Inevitably, however, this ambitious gathering of 37 stories, ten poems, and a single nonfiction entry (critic Douglas E. Winter’s argumentative essay “The Pathos of Genre”) is somewhat uneven. Datlow and Windling aren’t really critics; they’re enthusiasts—and it does sometimes seem as if everything not written by Ann Beattie or Ed McBain meets their criteria for inclusion. (Is everything that’s not realistic therefore fantastic?
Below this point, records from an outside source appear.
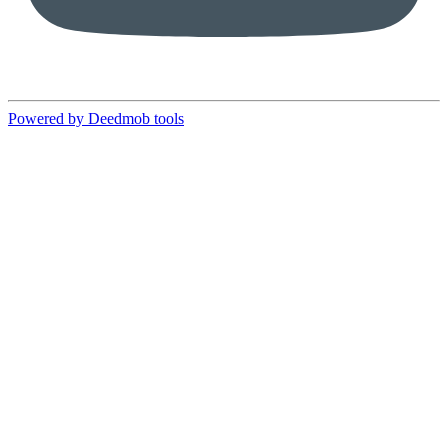
Powered by Deedmob tools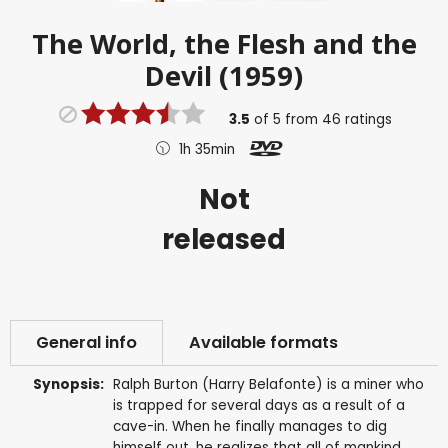
The World, the Flesh and the
Devil (1959)
3.5
of
5
from
46
ratings
1h 35min
Not
released
General info
Available formats
Synopsis:
Ralph Burton (Harry Belafonte) is a miner who
is trapped for several days as a result of a
cave-in. When he finally manages to dig
himself out, he realizes that all of mankind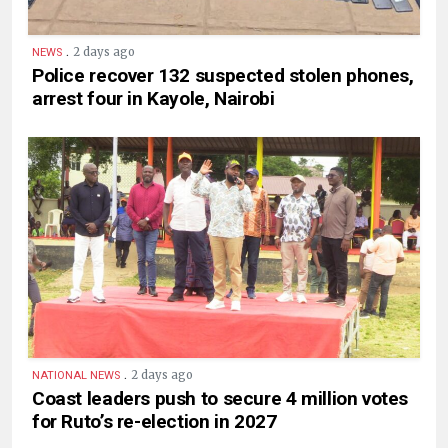
.
2 days ago
NEWS
Police recover 132 suspected stolen phones,
arrest four in Kayole, Nairobi
.
2 days ago
NATIONAL NEWS
Coast leaders push to secure 4 million votes
for Ruto’s re-election in 2027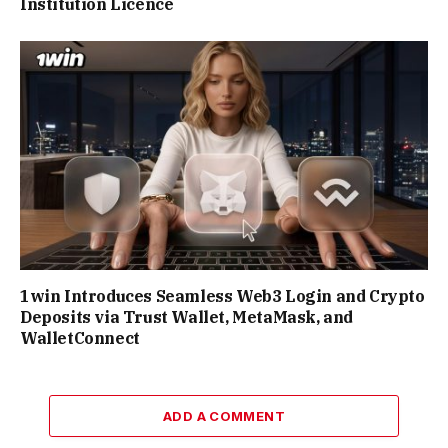
Institution Licence
1win Introduces Seamless Web3 Login and Crypto
Deposits via Trust Wallet, MetaMask, and
WalletConnect
ADD A COMMENT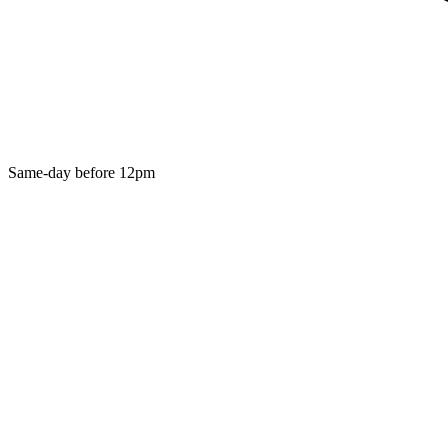
Same-day before 12pm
It’s a legitimate critical crux.) That said, who wouldn’t want to encounter in one conveniently capacious volume such knockout stuff as the inexplicably underrated Delia Sherman’s atmospheric “The Parvat Ruby” (which is far superior to her wry poem “Carabosse”), newcomer Elizabeth Birmingham’s imaginative ghost story “Falling Away,” and consensus grandmaster Patricia A. McKillip’s superb “Toad” (which wryly adds sexual panic and species discrimination to the subtext of a classic fairy tale). Other deft retellings of familiar stories include N. Scott Momaday’s Native American fable “The Transformation,” Wendy Wheeler’s sensuous “Skin So Green and Fine,” and Gemma Files’s ingenious hybrid “The Emperor’s Old Clothes.” Old hands Ursula K. Le Guin, Gene Wolfe, and Steven Millhauser appear in fine form, and the estimable Neil Gaiman contributes both an unusually clever trick story (“Harlequin Valentine”) and a hair-raising portrayal of a preadolescent serial killer whose path to fame and fortune coolly updates Horatio Alger (“Keepsakes and Treasures: A Love Story”). A rather similar story, Michael Marshall Smith’s “What You Make It,” raises merry hell with the legend of the Pied Piper and the image of the kindly old granny. Also not to be missed: Steve Rasnic Tem’s beautifully written “Halloween Street,” Thomas Wharton’s Borgesian “The Paper-Thin Garden,” and April Seeley’s nicely conceived, poem “Mrs. Santa Decides to Move to Florida.”
Think of it as an early Christmas present to yourself. The perfect bedside book—as long as there’s a light left on in the hallway.